◆ Text shown ◆
##########
You are viewing a plain text version of this content. The canonical link for it is here.
Posted to dev@drill.apache.org by Jim Scott <js...@maprtech.com> on 2015/06/18 20:37:16 UTC

regex format

I recall at some point the topic of supporting a regex format record reader
came up, and I thought that Jacques said that he had this built into the
test framework and that at some point it should find its way into a release
use.

The closest ticket I can find is: DRILL-739 and I don't think that quite
covers the request.

Just wondering if there is any status on this.

To clarify the topic it would be to create a file format where you could
define a regular expression so that when text files are loaded they can be
parsed based on that regex. Effectively the grouping from the regular
expression would result in columns[n] for each record.

Re: regex format

Posted by Ted Dunning <te...@gmail.com>.
Yes.  It would.  Or the author could host source for a GPL drill add-on.



On Thu, Jun 18, 2015 at 6:00 PM, Matthew Burgess <ma...@gmail.com>
wrote:

> The logparser license is GPLv3, I'm guessing Drill would need a
> dual-license
> from the author?
>
> From:  Ted Dunning <te...@gmail.com>
> Reply-To:  <de...@drill.apache.org>
> Date:  Thursday, June 18, 2015 at 8:32 PM
> To:  "dev@drill.apache.org" <de...@drill.apache.org>
> Subject:  Re: regex format
>
> The msot common use of a regex parser in my experience is to parse log
> files.  A better way to parse log files that use CLF format specifiers is
> with the logparse package.
>
> See https://github.com/nielsbasjes/logparser
>
> Should the efforts be focused there?
##########
◆ Information ◆

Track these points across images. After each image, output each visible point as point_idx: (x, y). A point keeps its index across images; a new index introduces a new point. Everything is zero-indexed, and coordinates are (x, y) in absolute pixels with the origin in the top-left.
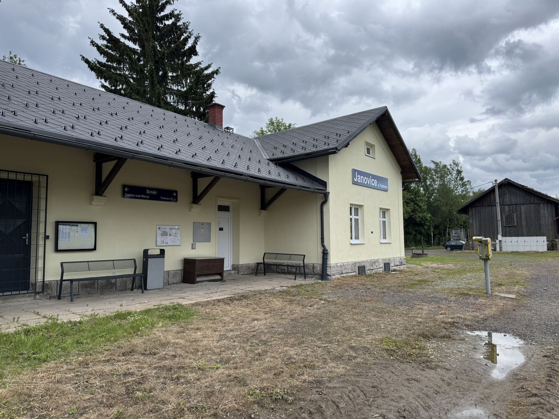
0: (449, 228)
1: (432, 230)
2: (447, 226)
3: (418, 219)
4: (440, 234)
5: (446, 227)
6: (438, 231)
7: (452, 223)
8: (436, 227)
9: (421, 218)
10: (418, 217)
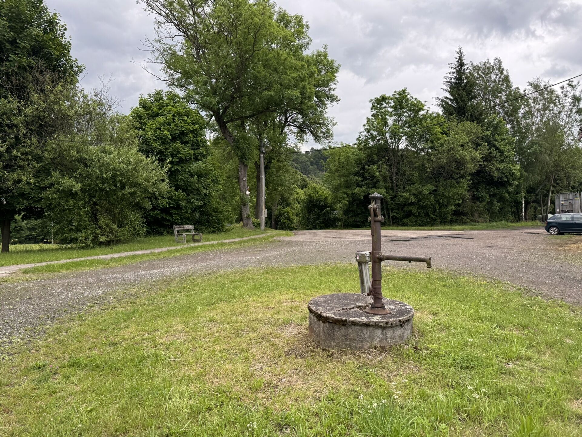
##########
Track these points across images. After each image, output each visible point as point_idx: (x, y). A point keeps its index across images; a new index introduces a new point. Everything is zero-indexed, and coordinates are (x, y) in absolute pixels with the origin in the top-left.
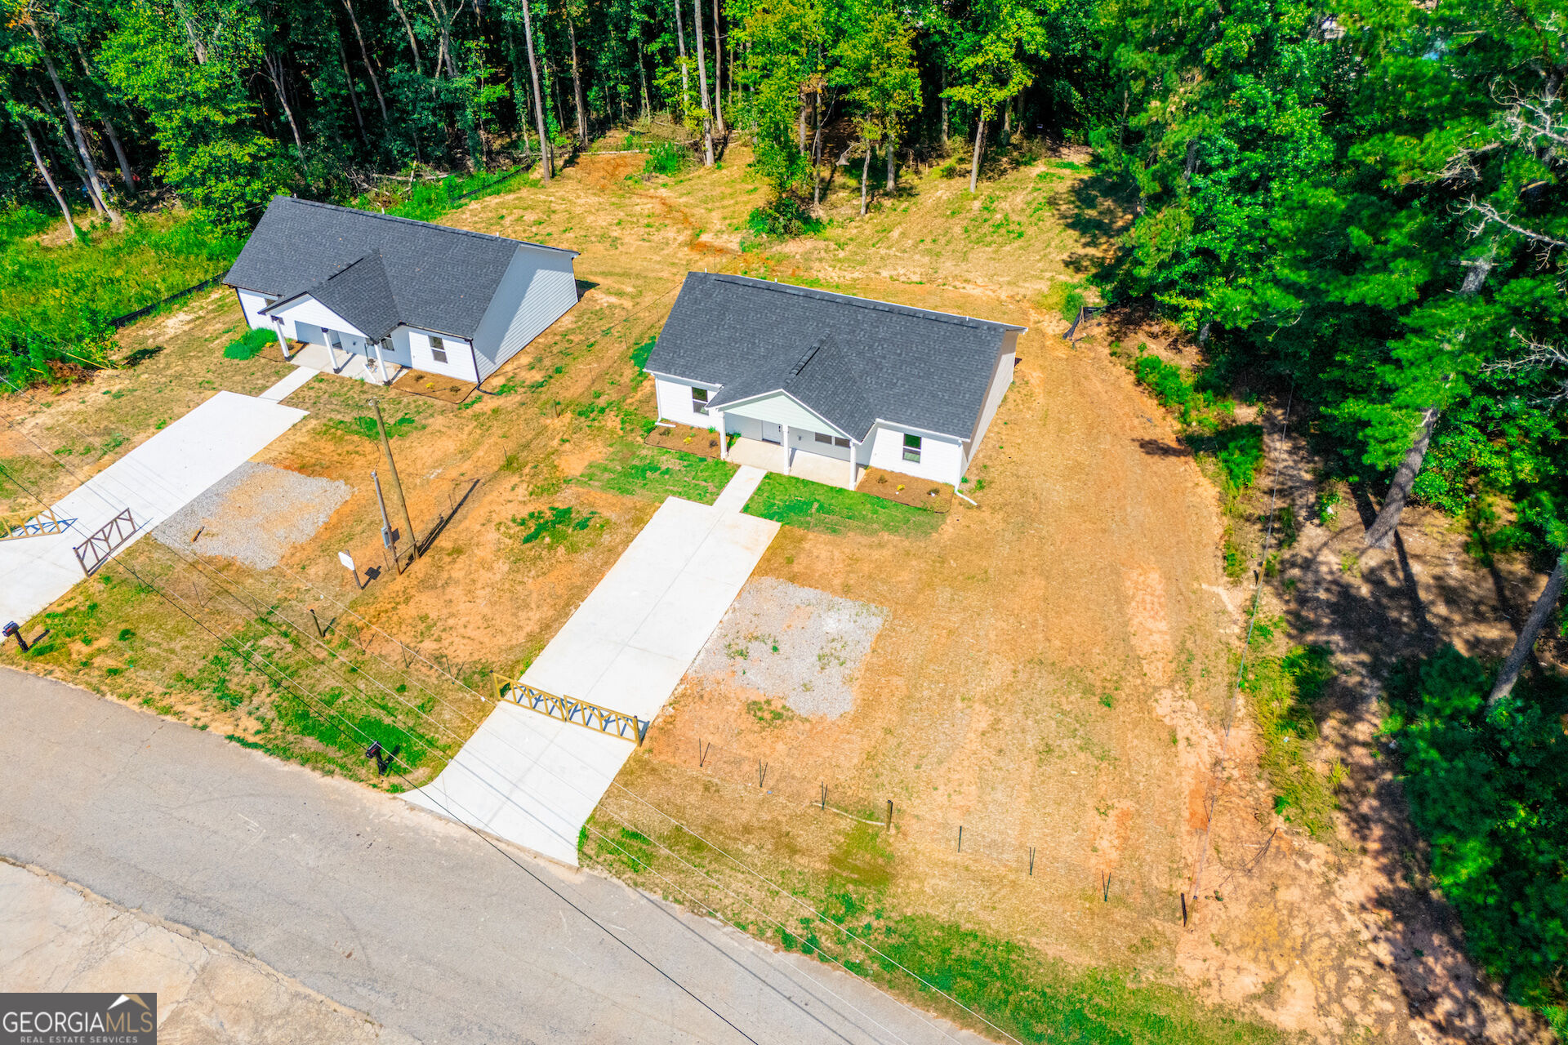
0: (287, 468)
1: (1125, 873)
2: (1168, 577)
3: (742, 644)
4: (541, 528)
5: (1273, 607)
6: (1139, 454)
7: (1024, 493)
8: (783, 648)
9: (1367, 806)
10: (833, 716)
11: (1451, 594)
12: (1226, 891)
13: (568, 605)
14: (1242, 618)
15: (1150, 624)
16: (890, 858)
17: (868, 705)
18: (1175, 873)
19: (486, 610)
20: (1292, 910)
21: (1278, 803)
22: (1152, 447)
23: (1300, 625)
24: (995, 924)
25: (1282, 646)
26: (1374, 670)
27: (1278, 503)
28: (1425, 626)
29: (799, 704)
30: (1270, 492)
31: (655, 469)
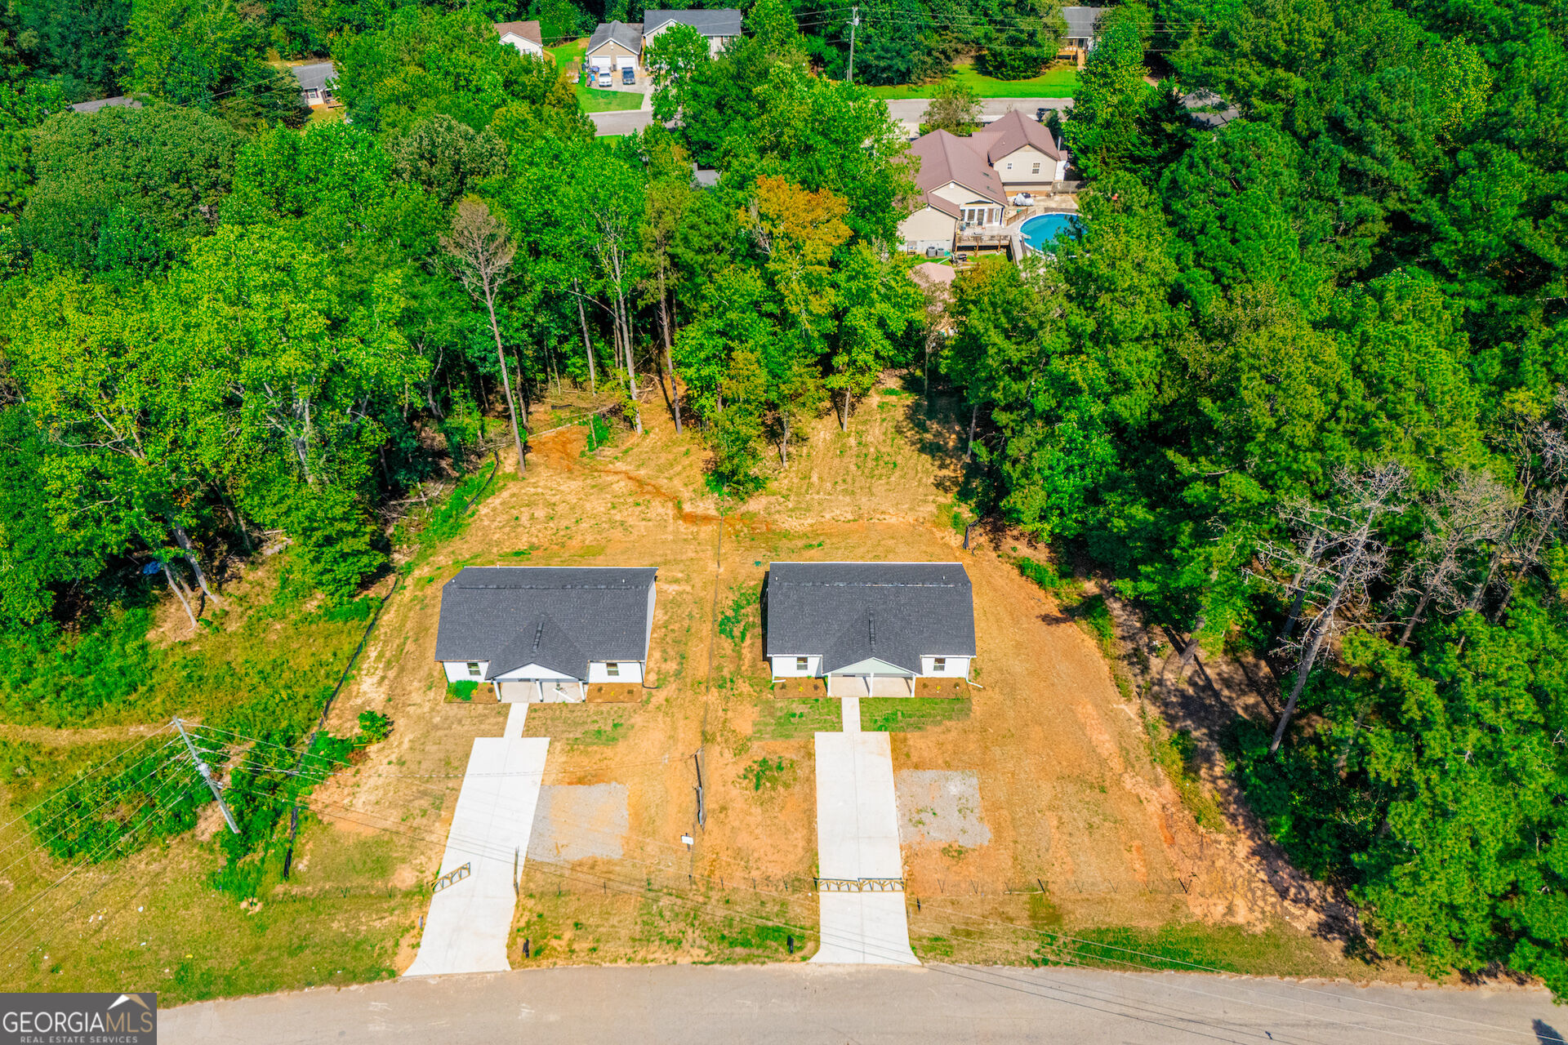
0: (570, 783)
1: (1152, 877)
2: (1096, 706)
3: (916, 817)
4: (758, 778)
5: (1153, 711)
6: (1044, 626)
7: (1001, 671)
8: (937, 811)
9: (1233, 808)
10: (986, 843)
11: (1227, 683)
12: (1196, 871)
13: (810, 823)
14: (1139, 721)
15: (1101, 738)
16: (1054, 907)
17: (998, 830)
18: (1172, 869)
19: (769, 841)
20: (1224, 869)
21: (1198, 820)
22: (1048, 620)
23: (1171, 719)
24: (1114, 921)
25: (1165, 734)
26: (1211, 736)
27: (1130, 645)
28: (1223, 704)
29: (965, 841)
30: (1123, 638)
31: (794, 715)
##########
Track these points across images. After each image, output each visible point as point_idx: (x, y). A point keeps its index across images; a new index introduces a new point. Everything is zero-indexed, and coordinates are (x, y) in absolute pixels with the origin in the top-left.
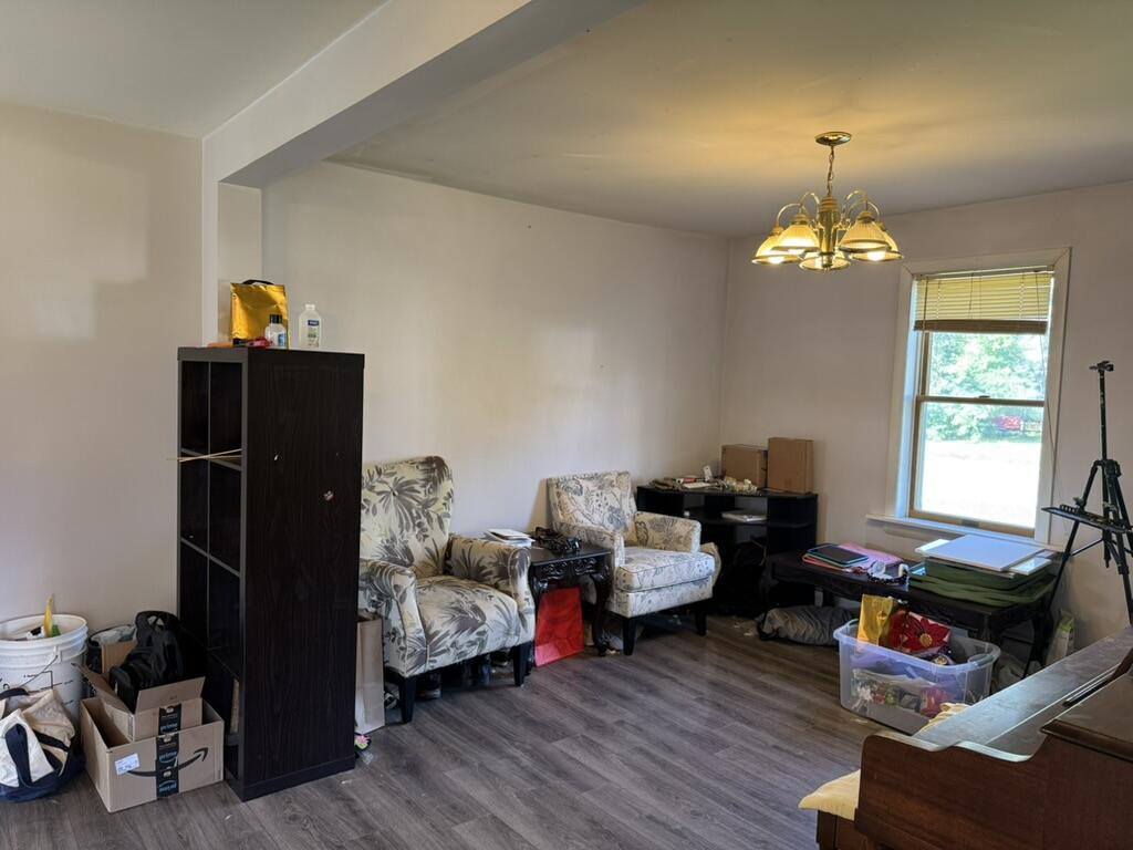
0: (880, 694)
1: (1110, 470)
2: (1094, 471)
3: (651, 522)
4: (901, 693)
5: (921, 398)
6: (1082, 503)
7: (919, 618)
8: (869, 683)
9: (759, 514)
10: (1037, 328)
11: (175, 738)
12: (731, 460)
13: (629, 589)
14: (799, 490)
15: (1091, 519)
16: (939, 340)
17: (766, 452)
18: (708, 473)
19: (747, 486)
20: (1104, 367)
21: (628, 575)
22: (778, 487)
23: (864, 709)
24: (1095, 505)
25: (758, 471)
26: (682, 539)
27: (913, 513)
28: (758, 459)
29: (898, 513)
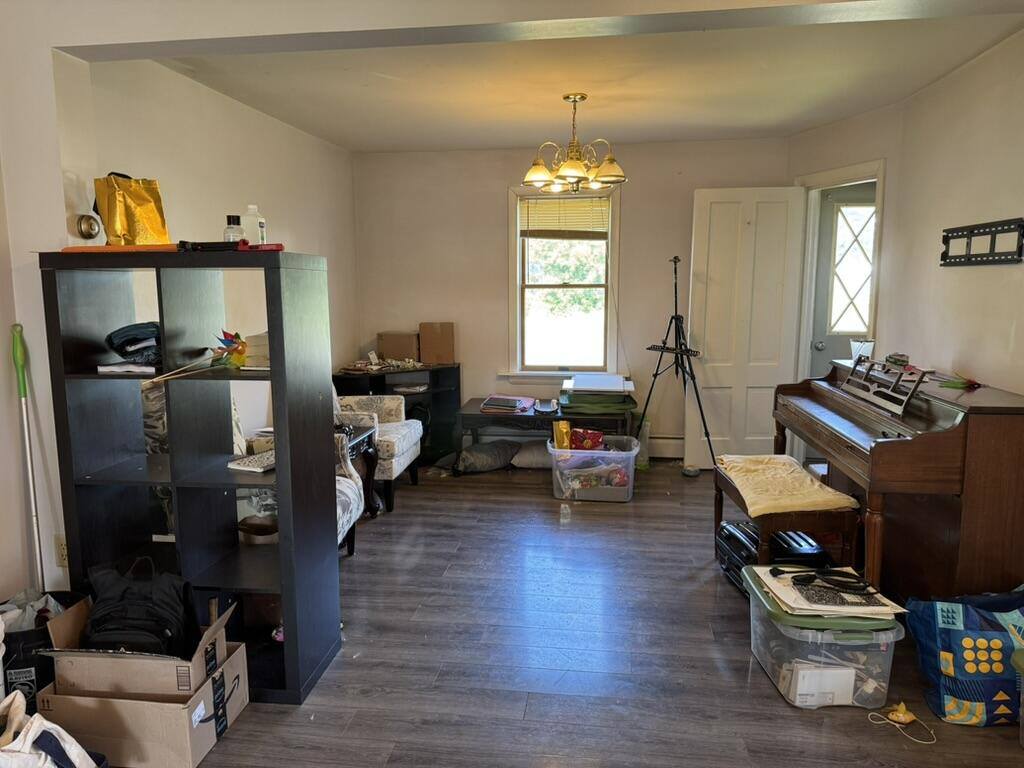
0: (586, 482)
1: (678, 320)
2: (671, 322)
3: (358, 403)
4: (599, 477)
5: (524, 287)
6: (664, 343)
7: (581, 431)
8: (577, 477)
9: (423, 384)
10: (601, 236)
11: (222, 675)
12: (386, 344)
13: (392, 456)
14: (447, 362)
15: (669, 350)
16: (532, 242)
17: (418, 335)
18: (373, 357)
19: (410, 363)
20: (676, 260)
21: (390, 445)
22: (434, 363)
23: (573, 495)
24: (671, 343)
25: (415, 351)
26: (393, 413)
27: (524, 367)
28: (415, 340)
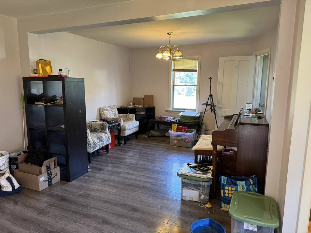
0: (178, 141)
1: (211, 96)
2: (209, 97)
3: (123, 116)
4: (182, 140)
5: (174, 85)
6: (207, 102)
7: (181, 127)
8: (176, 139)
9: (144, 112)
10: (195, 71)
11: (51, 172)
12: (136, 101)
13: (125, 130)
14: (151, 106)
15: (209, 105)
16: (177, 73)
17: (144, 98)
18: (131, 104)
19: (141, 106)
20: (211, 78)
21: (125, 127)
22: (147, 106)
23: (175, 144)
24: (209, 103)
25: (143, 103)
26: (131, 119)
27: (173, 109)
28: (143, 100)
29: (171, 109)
##########
◆ Using the information ◆
1. List every person named in the Drill mailing list thread.
2. Print the part of the Drill mailing list thread from "I recall at" up to and including "covers the request.", keeping every word the same.
The lines after the Drill mailing list thread come from a separate source.

◆ Problem solutions ◆
1. Jim Scott, Jacques, Ted Dunning, Matthew Burgess

2.
I recall at some point the topic of supporting a regex format record reader
came up, and I thought that Jacques said that he had this built into the
test framework and that at some point it should find its way into a release
use.

The closest ticket I can find is: DRILL-739 and I don't think that quite
covers the request.